I Love This Part: The Wrecks

This March, the pop-rock genre was graced by this scathing new song from the California-based band. 

In this passionate breakup song, rumored to be about the lead singer’s ex-girlfriend, the Wrecks deliver lyrics that not only reflect on a relationship that seemingly crashed and burned but also let go of said relationship in a biting, “I got the last words” way. 

The band steers away from the typically sad style of breakup songs, instead they fill the track with confident, edgy vocals, and an instrumental track that backs them seamlessly. 

Everyone’s a Secret: Lø Spirit

Up-and-coming punk artist Lø Spirit got his start on TikTok by covering songs of the punk rock and metal genre and using his platform to spread awareness for various mental health struggles. 

His second original release, “Everyone’s a Secret” tells an emotionally vulnerable story about victims of abuse. He pairs gritty vocals and rock instrumentals with honest, hard-hitting lyrics to create a truly powerful song. 

Furthermore, the ending of the song is just as impactful as the rest of it, as the music fades and is replaced with a series of voice memos from fans all over the globe, all speaking different languages while saying the same thing: “I am a language that you don’t speak.”

The Funeral: Yungblud

In mid-March, the energetic English artist known as Yungblud released the first single off his upcoming third album. Titled “The Funeral”, the singer explained the song to be one of the most accurate representations of himself that he’s ever put into his music. 

Although the title is about death, the lyrics celebrate life by owning insecurities in order to truly accept oneself as a person. Stylistically, muted guitar chords, slightly grainy vocals, and an upbeat tempo sound less like an actual funeral and more like an 80s hit, perfect for dancing to.

Why Do I: Set It Off

The fifth song on Set It Off’s newest album, “Welcome to Elsewhere”, is a perfect representation of something almost everyone who’s ever experienced a breakup has gone through. 

The relatability of counting days since the split, typing out texts to an ex despite knowing they’ll never see them, scrolling through picture after picture, and cursing yourself for not being able to get them out of your head, is at the forefront of the song.

Singer Cody Carson’s vocals are accompanied by a bright-sounding horn section in this song that can only be described as pure fun. 

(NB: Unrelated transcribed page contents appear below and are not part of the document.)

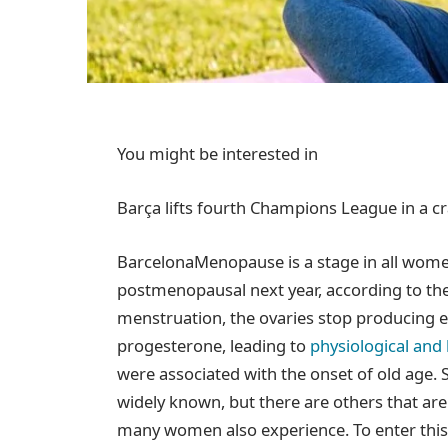
You might be interested in
Barça lifts fourth Champions League in a c
Barcelona
Menopause is a stage in all women’
postmenopausal next year, according to th
menstruation, the ovaries stop producing 
progesterone, leading to
physiological an
were associated with the onset of old age.
widely known, but there are others that ar
many women also experience. To enter this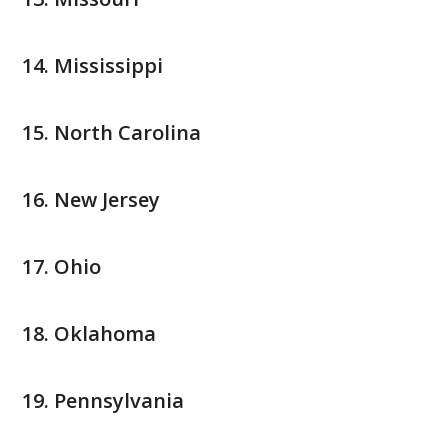
Mississippi
North Carolina
New Jersey
Ohio
Oklahoma
Pennsylvania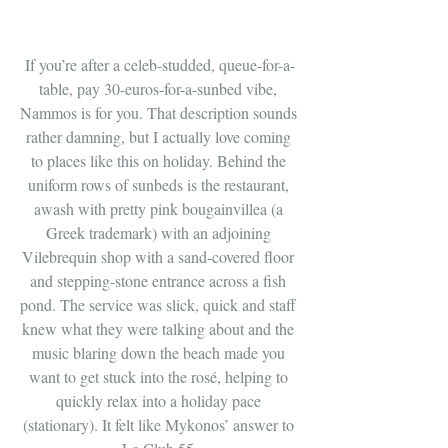
If you’re after a celeb-studded, queue-for-a-
table, pay 30-euros-for-a-sunbed vibe, 
Nammos is for you. That description sounds 
rather damning, but I actually love coming 
to places like this on holiday. Behind the 
uniform rows of sunbeds is the restaurant, 
awash with pretty pink bougainvillea (a 
Greek trademark) with an adjoining 
Vilebrequin shop with a sand-covered floor 
and stepping-stone entrance across a fish 
pond. The service was slick, quick and staff 
knew what they were talking about and the 
music blaring down the beach made you 
want to get stuck into the rosé, helping to 
quickly relax into a holiday pace 
(stationary). It felt like Mykonos’ answer to 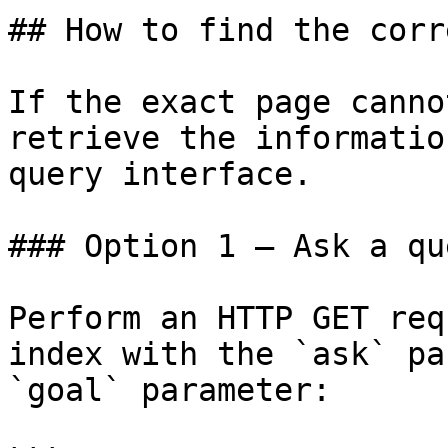
## How to find the corr
If the exact page canno
retrieve the informatio
query interface.

### Option 1 — Ask a qu
Perform an HTTP GET req
index with the `ask` pa
`goal` parameter:
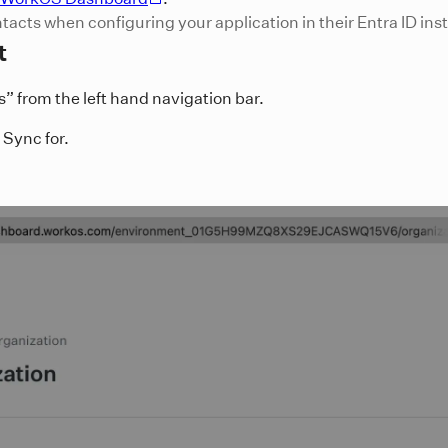
ontacts when configuring your application in their Entra ID ins
t
 from the left hand navigation bar.
 Sync for.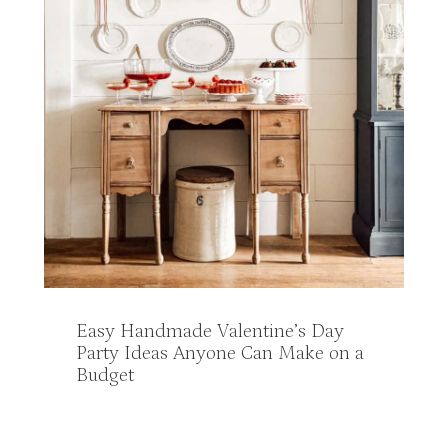
Easy Handmade Valentine’s Day
Party Ideas Anyone Can Make on a
Budget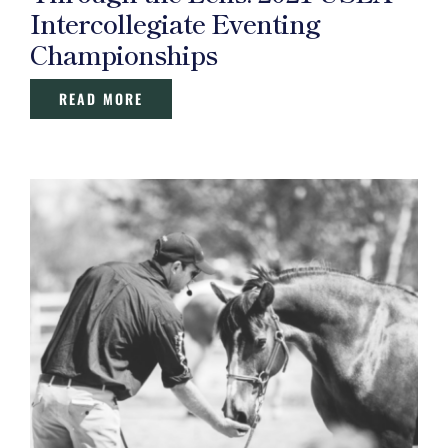
Intercollegiate Eventing
Championships
READ MORE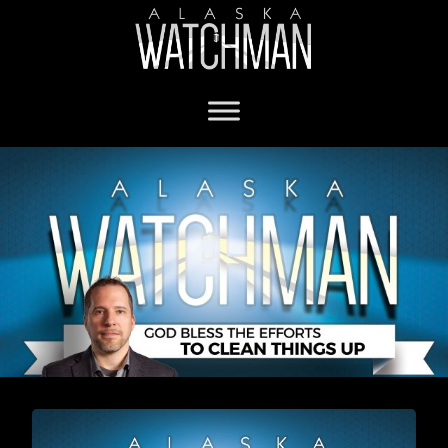
Christianity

Cyberhex: Motionless in White

Metal band Motionless In White enters the era of their upcoming album with this post-apocalyptic track. But this song does more than just combine their customarily heavy vocals with distorted synth elements. 

The lyrics themselves are extremely well-written, one might even say poetic, depicting a profession of love at the end of the world. 

Despite the newer electronic elements, however, the band retains elements that have become foundational to their sound, including the beloved “Blegh” often found in metal songs as well as an absolutely killer breakdown.

Deju Vu: Magnolia Park, Action/Adventure

This collaboration between punk bands Magnolia Park and Action/Adventure, both bands comprised of people of color, has the feeling of nostalgia to it. 

A blend between both bands’ sounds and lyrical styles, the song is reminiscent of a classic pop-punk/punk-rock song. 

“Deja Vu” feels different from many typical musical collaborations, which usually feature one artist on another’s song, in the way that the song truly feels like a joint effort between the two bands. 

Each has their own verse, and they share the chorus, while the musical stylings of both are blended for the backing track, ending in a completely cohesive song. 

Lost: Charlotte Sands

One of the newest female artists entering the pop-punk genre, Charlotte Sands is quickly making a name for herself, most recently opening on the tours of well-known artists Yungblud and The Maine.

Sands’ newest song “Lost” is a positive and encouraging look at the notion of feeling like an outsider, of feeling like you do not know what you are doing in life. The singer includes snippets of her personal experiences alongside fast-paced percussion, giving the song a feeling of carefree excitement that embodies the themes of the lyrics she sings: It is normal to feel a bit lost in life and it is going to be okay because others experience the same feelings.